--- Data provided ---
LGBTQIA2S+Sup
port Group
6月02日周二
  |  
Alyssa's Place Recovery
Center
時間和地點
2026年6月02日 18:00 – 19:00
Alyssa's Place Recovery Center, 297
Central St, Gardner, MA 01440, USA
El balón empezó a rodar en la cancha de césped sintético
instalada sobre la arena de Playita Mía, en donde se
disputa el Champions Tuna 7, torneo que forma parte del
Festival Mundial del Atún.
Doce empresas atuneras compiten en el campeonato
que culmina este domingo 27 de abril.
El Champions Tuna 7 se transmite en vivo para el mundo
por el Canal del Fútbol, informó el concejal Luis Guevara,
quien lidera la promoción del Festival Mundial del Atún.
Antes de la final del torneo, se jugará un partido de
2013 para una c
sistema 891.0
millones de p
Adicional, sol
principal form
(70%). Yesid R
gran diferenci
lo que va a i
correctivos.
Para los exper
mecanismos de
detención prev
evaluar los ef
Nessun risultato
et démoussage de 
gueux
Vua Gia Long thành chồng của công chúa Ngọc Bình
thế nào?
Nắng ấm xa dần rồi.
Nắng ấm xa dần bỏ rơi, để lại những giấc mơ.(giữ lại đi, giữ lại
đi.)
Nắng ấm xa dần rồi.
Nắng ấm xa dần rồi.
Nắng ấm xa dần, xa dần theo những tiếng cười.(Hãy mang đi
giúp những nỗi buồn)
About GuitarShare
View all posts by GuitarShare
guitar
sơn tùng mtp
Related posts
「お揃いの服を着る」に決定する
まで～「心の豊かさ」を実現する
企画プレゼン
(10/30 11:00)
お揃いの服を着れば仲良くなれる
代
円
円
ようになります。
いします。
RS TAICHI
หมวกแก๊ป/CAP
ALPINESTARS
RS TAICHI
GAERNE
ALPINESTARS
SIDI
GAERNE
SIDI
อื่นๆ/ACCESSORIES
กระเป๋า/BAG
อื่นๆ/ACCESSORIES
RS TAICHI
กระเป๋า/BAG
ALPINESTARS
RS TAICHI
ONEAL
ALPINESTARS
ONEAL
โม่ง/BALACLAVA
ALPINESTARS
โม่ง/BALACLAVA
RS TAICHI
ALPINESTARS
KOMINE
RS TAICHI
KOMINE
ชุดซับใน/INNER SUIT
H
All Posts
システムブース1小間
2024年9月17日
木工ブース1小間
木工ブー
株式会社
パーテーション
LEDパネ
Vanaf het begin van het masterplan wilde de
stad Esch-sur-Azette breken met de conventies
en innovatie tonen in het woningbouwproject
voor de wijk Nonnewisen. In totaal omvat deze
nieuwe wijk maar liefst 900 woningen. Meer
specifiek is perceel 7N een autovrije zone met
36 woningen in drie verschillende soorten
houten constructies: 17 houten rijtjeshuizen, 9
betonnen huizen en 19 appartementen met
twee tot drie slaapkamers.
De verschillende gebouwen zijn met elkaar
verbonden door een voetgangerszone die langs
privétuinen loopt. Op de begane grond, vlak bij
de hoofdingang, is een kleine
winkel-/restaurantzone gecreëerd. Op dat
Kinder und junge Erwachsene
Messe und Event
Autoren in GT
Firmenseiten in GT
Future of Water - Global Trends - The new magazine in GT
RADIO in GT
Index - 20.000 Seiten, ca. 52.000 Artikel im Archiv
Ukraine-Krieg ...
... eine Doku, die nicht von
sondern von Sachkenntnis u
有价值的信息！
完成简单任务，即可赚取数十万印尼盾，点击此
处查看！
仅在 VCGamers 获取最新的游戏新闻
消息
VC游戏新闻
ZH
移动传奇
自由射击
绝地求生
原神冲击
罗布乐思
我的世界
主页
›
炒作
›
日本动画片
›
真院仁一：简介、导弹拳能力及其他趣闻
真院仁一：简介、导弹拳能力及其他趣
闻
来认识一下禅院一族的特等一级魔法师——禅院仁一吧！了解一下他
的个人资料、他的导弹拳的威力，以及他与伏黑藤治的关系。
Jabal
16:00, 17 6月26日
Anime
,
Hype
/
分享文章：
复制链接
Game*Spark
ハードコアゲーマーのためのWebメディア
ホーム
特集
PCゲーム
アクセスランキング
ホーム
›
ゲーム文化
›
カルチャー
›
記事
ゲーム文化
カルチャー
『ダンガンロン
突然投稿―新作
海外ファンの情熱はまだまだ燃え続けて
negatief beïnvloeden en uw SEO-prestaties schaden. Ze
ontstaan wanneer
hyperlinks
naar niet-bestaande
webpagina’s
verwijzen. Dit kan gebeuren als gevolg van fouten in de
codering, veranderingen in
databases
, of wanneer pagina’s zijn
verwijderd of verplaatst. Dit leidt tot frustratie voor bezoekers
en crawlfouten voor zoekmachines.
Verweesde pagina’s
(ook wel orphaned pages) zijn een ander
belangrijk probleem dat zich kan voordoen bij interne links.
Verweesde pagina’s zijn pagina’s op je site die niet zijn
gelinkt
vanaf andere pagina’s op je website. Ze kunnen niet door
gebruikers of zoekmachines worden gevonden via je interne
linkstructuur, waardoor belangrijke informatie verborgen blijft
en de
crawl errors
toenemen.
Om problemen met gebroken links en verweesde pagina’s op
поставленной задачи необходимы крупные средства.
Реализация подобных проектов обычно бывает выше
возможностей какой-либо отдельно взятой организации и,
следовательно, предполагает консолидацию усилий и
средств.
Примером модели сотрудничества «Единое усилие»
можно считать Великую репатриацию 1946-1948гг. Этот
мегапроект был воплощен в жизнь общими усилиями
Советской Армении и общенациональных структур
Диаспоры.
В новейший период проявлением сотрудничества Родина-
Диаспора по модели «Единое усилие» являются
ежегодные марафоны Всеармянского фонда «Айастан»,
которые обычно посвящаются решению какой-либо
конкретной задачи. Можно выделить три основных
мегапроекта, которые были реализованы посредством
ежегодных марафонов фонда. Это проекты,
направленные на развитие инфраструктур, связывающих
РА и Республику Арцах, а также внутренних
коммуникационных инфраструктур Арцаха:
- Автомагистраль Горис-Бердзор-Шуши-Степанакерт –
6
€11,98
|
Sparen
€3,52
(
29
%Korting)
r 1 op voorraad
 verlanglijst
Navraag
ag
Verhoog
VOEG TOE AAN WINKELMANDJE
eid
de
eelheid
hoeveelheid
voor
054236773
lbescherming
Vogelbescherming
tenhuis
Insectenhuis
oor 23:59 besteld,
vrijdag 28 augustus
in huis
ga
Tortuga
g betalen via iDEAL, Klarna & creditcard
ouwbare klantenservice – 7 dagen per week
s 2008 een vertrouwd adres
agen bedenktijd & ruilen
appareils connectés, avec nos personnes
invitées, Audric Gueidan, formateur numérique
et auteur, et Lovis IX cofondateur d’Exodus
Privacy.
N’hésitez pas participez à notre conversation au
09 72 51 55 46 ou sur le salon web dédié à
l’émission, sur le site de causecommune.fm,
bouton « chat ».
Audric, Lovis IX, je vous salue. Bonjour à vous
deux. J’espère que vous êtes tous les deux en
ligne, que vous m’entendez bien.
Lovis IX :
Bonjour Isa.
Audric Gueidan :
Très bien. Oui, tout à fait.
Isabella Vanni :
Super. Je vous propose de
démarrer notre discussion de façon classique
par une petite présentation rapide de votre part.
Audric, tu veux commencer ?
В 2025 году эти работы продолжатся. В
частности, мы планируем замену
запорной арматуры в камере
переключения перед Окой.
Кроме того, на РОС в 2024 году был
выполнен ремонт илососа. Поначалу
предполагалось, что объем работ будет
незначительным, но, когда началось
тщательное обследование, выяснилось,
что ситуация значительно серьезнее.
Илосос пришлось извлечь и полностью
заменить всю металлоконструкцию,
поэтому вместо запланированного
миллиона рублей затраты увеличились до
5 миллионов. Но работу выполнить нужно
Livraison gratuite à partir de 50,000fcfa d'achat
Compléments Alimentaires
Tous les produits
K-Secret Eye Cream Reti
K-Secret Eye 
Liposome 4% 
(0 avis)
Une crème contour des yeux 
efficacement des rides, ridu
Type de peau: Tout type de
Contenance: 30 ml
---
Exercise. Beginning at the line with "Vogelbescherming" and ending at the line with "deux. J’espère que vous êtes tous les deux en", reproduce each line of the data above exactly, and add no other lines.

Completed exercise.
Vogelbescherming
tenhuis
Insectenhuis
oor 23:59 besteld,
vrijdag 28 augustus
in huis
ga
Tortuga
g betalen via iDEAL, Klarna & creditcard
ouwbare klantenservice – 7 dagen per week
s 2008 een vertrouwd adres
agen bedenktijd & ruilen
appareils connectés, avec nos personnes
invitées, Audric Gueidan, formateur numérique
et auteur, et Lovis IX cofondateur d’Exodus
Privacy.
N’hésitez pas participez à notre conversation au
09 72 51 55 46 ou sur le salon web dédié à
l’émission, sur le site de causecommune.fm,
bouton « chat ».
Audric, Lovis IX, je vous salue. Bonjour à vous
deux. J’espère que vous êtes tous les deux en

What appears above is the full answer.